Медленно сгущались сумерки, приближался час чая. Мы с наслаждением поглощали ароматный напиток, ибо в такой торжественной обстановке он казался нам особенно вкусным. Все сияло и сверкало. Даже для питьевой воды использовались новые сосуды.

Пора было переодеваться. Через некоторое время появлялась мать в праздничном наряде, чтобы зажечь свечи. В то время, которое я описываю, она была молодой и красивой, держалась скромно, но с достоинством. Во всем ее существе, в ее глазах читалось глубокое религиозное чувство и душевный покой. Она благодарила Создателя за милость, за то, что он позволил ей и ее любимым дожить в здравии до этого праздника. На ней был богатый наряд, достойный патрицианки прежних времен. Ее осанка и манера держаться говорили о благородстве происхождения. Возможно, нынешние молодые люди только усмехнутся, услышав о «благородном происхождении», как будто понятие благородства неприменимо к евреям!

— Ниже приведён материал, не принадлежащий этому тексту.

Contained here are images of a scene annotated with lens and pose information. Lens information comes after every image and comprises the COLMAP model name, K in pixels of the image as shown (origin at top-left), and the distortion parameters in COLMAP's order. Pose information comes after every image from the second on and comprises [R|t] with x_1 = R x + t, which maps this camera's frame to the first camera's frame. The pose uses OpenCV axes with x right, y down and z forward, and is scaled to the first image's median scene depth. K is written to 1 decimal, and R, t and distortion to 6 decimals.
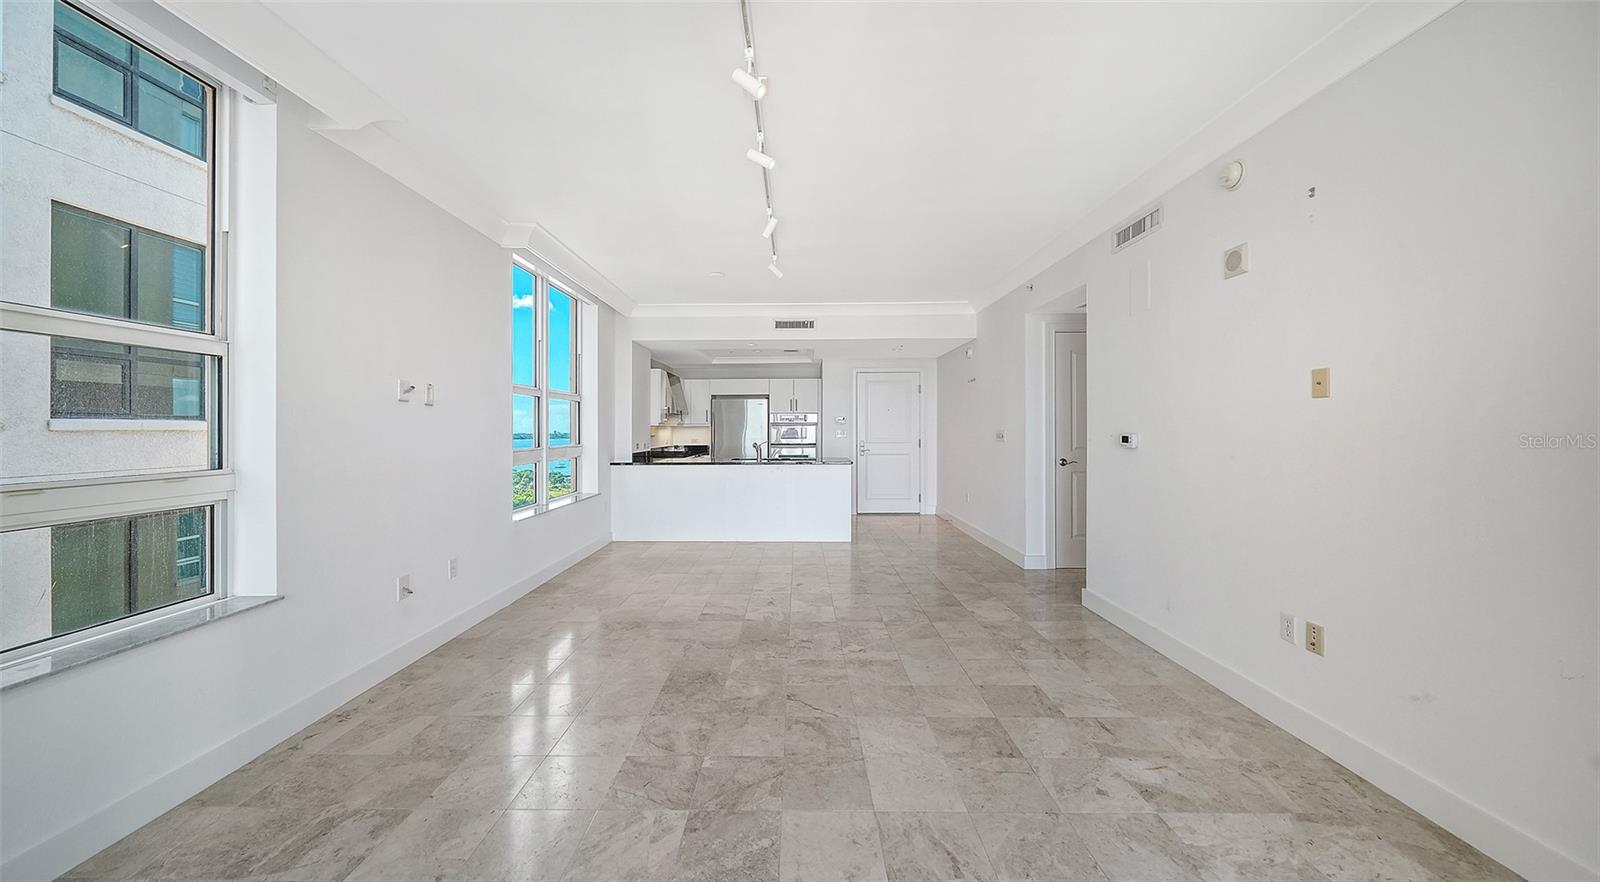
lens RADIAL K [[577.1, 0, 793.9], [0, 577.1, 450.1], [0, 0, 1]] dist [-0.000202, -0.000058]
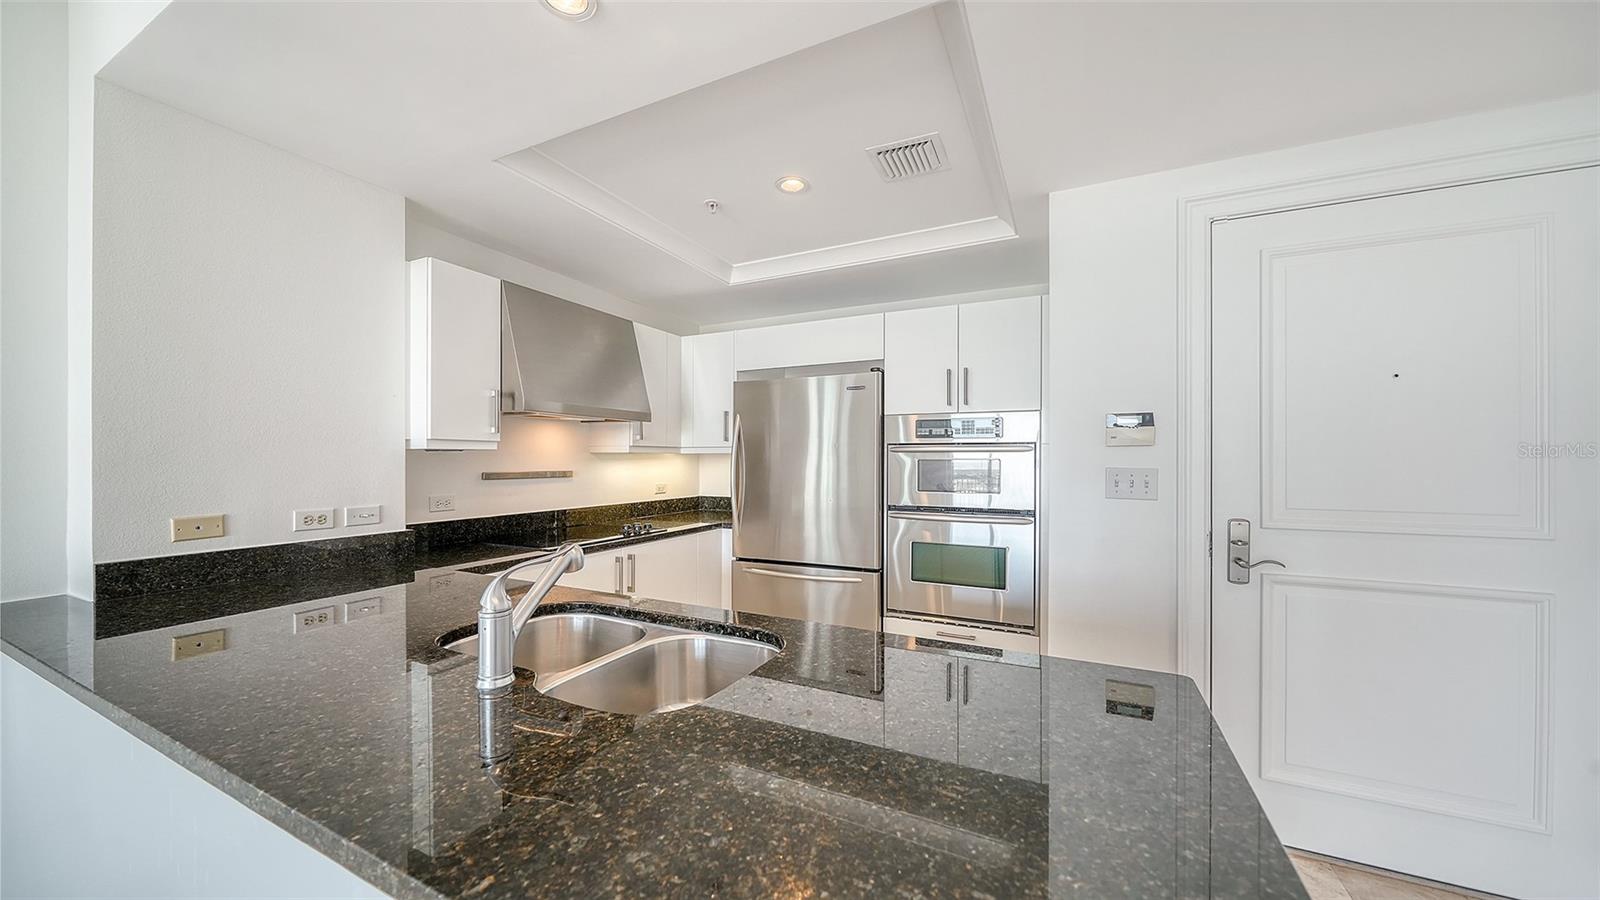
lens RADIAL K [[577.9, 0, 794.5], [0, 577.9, 456.6], [0, 0, 1]] dist [-0.000395, -0.000059]
pose [[0.902846, 0.005498, -0.429930, 0.055481], [-0.022015, 0.999198, -0.033452, -0.027364], [0.429401, 0.039667, 0.902242, 0.686319]]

Да, свое свидетельство о благородстве еврей приобретал не на поле боя и не в королевских дворцах за героические подвиги на большой дороге. Благородство еврея определялось его духовной жизнью: неустанным в течение всей жизни изучением Талмуда, любовью к Богу и людям. И часто случалось так, что к этим добродетелям присовокуплялись внешние почести и богатство.

Запалив свечи, мать творила короткую молитву, при этом она, согласно обычаю, обеими руками прикрывала глаза. А мы имели возможность любоваться драгоценными кольцами на ее пальцах, мерцающими и сияющими в свете свечей всеми цветами радуги. Особенно мне запомнилось одно — с большим желтым бриллиантом в середине, окаймленным тремя рядами белых бриллиантов продолговатой формы.

Потом появлялись мои старшие замужние сестры в роскошных туалетах. В сороковые годы была модной не узкая затканная золотом юбка, а широкая в складку, но без подкладки и турнюра, искажающих фигуры молодых женщин. (О туалетах и их изменении говорится подробнее в заключительной главе этих мемуаров.) Четыре незамужние сестры, даже самая из них младшая, тоже носили украшения.